Purpose : Previous studies showed that the peptide chaperone, representing the chaperone site in αA-crystallin, can inhibit protein aggregation and offer protection to cells subjected to oxidative stress. The objective of the present study was to synthesize and test the properties of a peptide chaperone that can across the cell membrane more efficiently by incorporating a cell penetrating sequence to the peptide chaperone.

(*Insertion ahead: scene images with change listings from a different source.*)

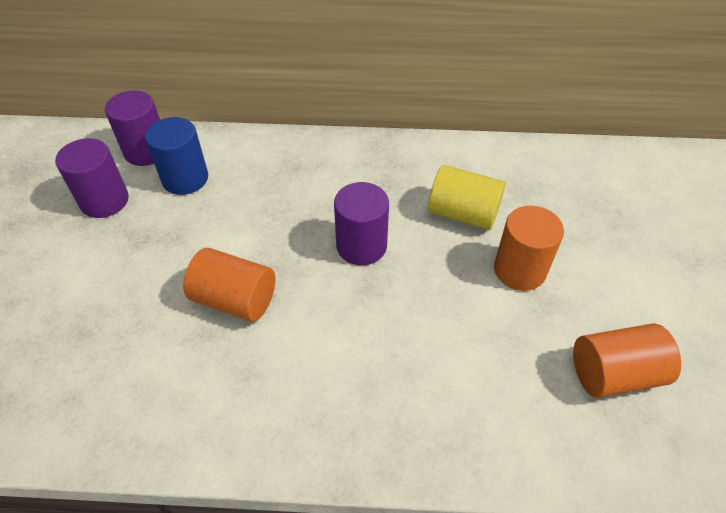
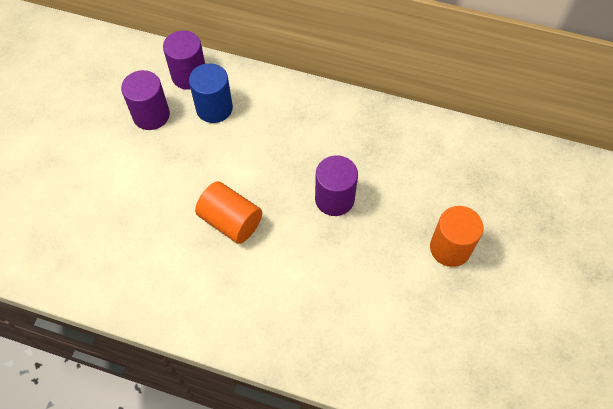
camera: 15 degrees right, 10 degrees up
yellow cylinder [428,165,506,230] -> none
orange cylinder [573,323,681,398] -> none

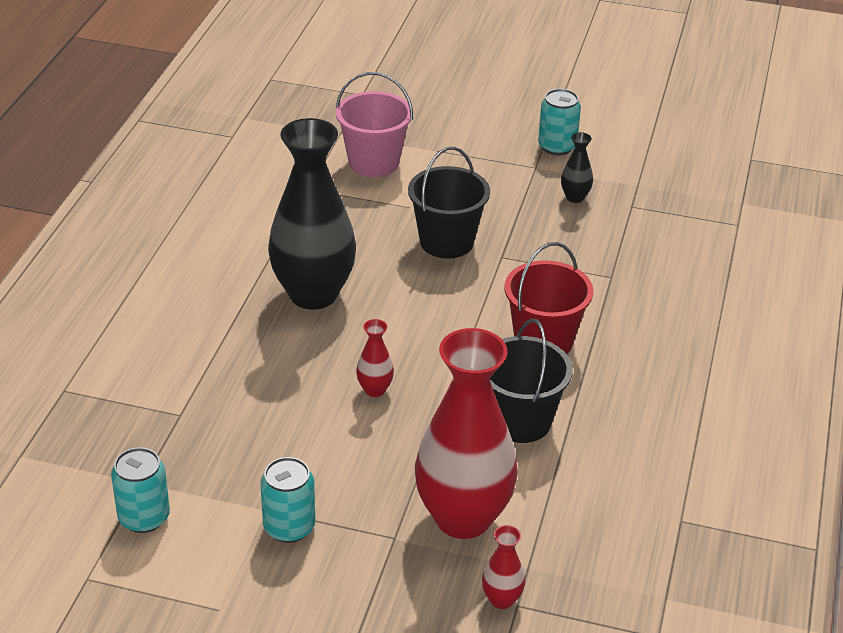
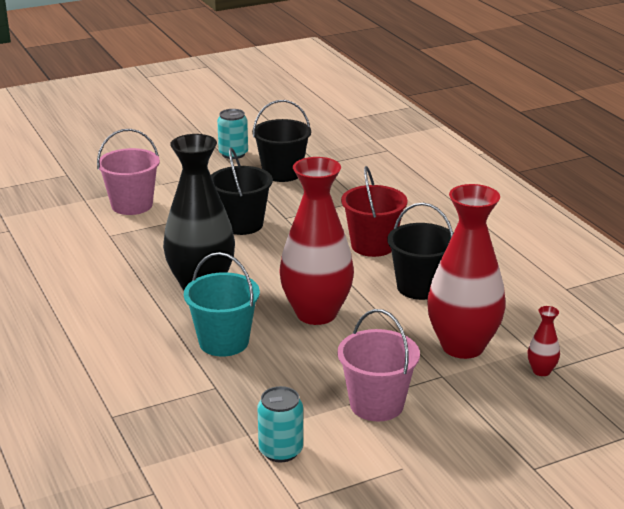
camera: 40 degrees left, 10 degrees down
turquoise can [261,457,315,543] -> pink bucket [338,309,420,421]
red vase [356,319,394,397] -> red vase [280,157,354,325], size x2.46
black vase [561,132,593,203] -> black bucket [252,100,311,182]
none -> turquoise bucket [184,252,260,357]

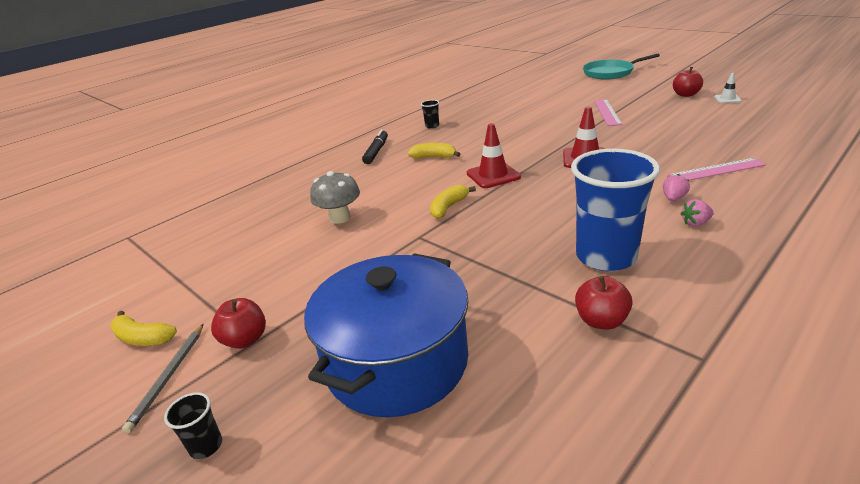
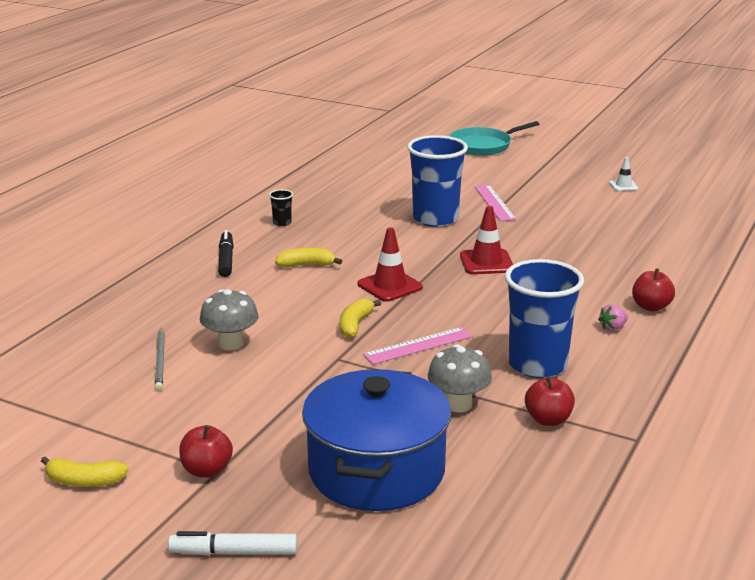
camera: 20 degrees left, 5 degrees down
grey pencil [122,324,204,433] -> grey pencil moved to [155,327,165,391]
black cup [164,392,222,459] -> white marker [168,531,297,555]
pink strawberry [663,174,690,201] -> none
pink ruler [668,158,766,181] -> pink ruler moved to [363,327,473,365]
red apple [673,67,703,97] -> red apple moved to [632,269,675,311]
none -> blue cup [407,135,468,227]
none -> grey mushroom [428,344,492,412]

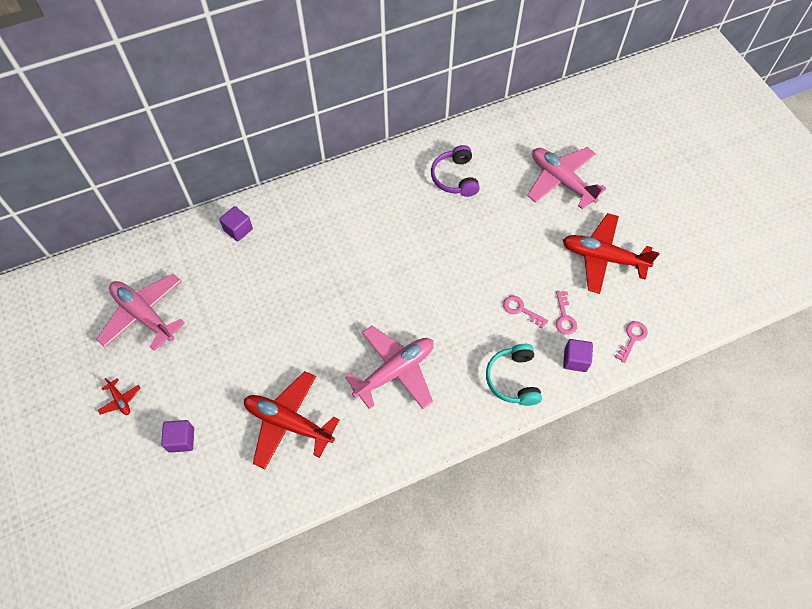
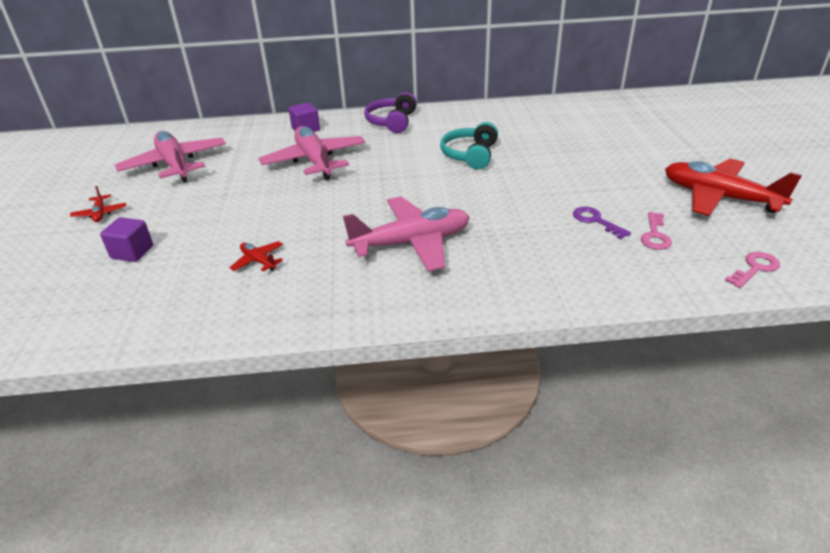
camera: 20 degrees right, 25 degrees down
red plane [244,371,339,469] -> red plane [229,241,283,272], size x0.44
purple headphones [431,145,480,197] -> purple headphones moved to [364,92,417,133]
turquoise headphones [486,344,542,406] -> turquoise headphones moved to [440,122,498,169]
pink key [503,296,548,329] -> purple key [573,207,631,239]
pink plane [527,147,607,209] -> pink plane moved to [259,126,366,180]
purple cube [563,339,593,372] -> none

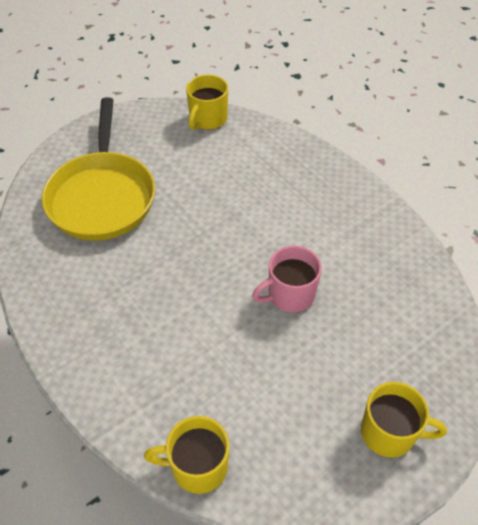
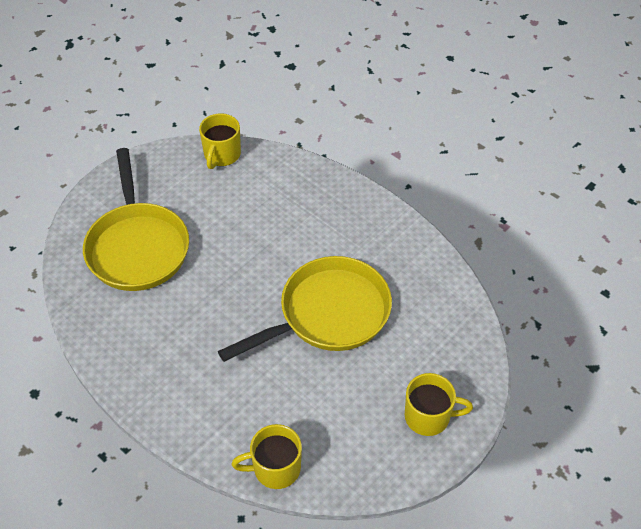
camera: 10 degrees left, 0 degrees up
pink mug [252,246,322,313] -> yellow pan [218,256,392,362]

Methods : Synthetic mini-chaperone was prepared by fusing the VPTLK sequence to the N-terminus of mini-chaperone to get VPTLKFVIFLDVKHFSPEDLTVKGRD peptide (mini-chaperone-GRD). CD spectroscopy was used to determine the secondary structure and bis-ANS binding study was performed to determine the relative hydrophobicity of the peptide chaperone. The cell-penetration efficiency of mini-chaperone-GRD and αA-mini-chaperone where compared using FITC-labeled peptides. The chaperone-like function of the mini-chaperone GRD was measured using denaturing ADH and α-lactalbumin proteins and beta amyloid peptide. The anti-apoptotic action of the peptide chaperone was evaluated using H₂O₂ with Cos-7 and ARPE-19 cells in apoptosis assays.

Results : The mini-chaperone-GRD showed β-sheet structure and was found to be very hydrophobic in nature. The peptide chaperone entered the Cos-7 cells more readily than the mini-chaperone peptide characterized earlier. Addition of cell penetrating sequence did not affect the chaperone activity of the peptide chaperone. There was about 20-25 percent higher chaperone activity in the mini-chaperone-GRD peptide. Additionally, the mini-chaperone-GRD was found to prevent β-amyloid fibril formation and reduce cellular toxicity of β-amyloid when it was used in equimolar concentration. The mini-chaperone-GRD chaperone also showed anti-apoptotic activity when the Cos-7 and ARPE-19 cells were subjected to oxidative stress by H₂O₂.

Conclusions : The present study demonstrates that mini-chaperone-GRD peptide protects denaturing proteins from aggregation and suppresses cellular apoptosis by H₂O₂. Therefore, the mini-chaperone-GRD is a novel mini-chaperone with a potential to become a therapeutic agent in protein aggregation diseases.

This is an abstract that was submitted for the 2017 ARVO Annual Meeting, held in Baltimore, MD, May 7-11, 2017.